If such differences in high-risk NSTEACS patients were not present, the trend seen toward reduced mortality in NSTEACS patients but not in STEACS patients would be remarkable, considering that there was no increase in the early revascularization rate in NSTEACS patients, and that the patient risk profile was higher in the second study period, according to the GRACE score.1 It would be interesting to know the authors’ opinions regarding changes in medical treatment after implementation of the program and other factors that may have played a role in this finding.
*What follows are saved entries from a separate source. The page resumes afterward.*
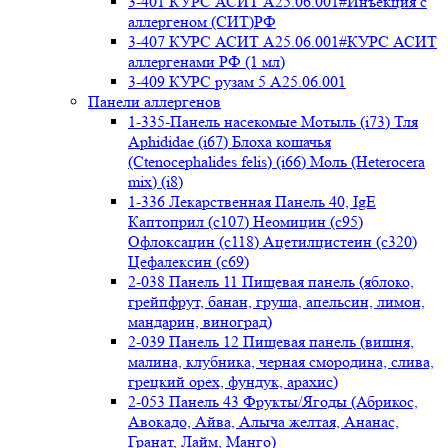
3-401 КУРС АСИТ А25.06.001#Инъекция с
аллергеном (СИТ)РФ
3-407 КУРС АСИТ А25.06.001#КУРС АСИТ
аллергенами РФ (1 мл)
3-409 КУРС рузам 5 А25.06.001
Панели аллергенов
1-335-Панель насекомые Мотыль (i73) Тля
Aphididae (i67) Блоха кошачья
(Ctenocephalides felis) (i66) Моль (Heterocera
mix) (i8)
1-336 Лекарственная Панель 40, IgE
Каптоприл (с107) Неомицин (c95)
Офлоксацин (с118) Ацетилцистеин (с320)
Цефалексин (с69)
2-038 Панель 11 Пищевая панель (яблоко,
грейпфрут, банан, груша, апельсин, лимон,
мандарин, виноград)
2-039 Панель 12 Пищевая панель (вишня,
малина, клубника, черная смородина, слива,
грецкий орех, фундук, арахис)
2-053 Панель 43 Фрукты/Ягоды (Абрикос,
Авокадо, Айва, Алыча желтая, Ананас,
Гранат, Лайм, Манго)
Regarding the reduction in mean stay for STEACS patients, we would also like to ask the authors about one of the more contentious organizational aspects of this type of networked care: organizing patients’ return transfer to their original referring hospitals after primary angioplasty. It would be interesting to know more details, such as if these patients were ever admitted to the intensive care unit after primary angioplasty and before returning to their referring hospital or if they were transferred directly from the catheterization laboratory, and whether or not these details could have had any influence when calculating the hospital stay times and intensive care stay times.

References
[1]
A. Cordero, R. López-Palop, P. Carrillo, A. Frutos, S. Miralles, C. Gunturiz, et al.
Cambios en el tratamiento y el pronóstico del síndrome coronario agudo con la implantación del código infarto en un hospital con unidad de hemodinámica.
Rev Esp Cardiol., 69 (2016), pp. 754-759
[2]
M. Roffi, C. Patrono, J.P. Collet, C. Mueller, M. Valgimigli, F. Andreotti, et al.
Guía ESC 2015 sobre el tratamiento de los síndromes coronarios agudos en pacientes sin elevación persistente del segmento ST.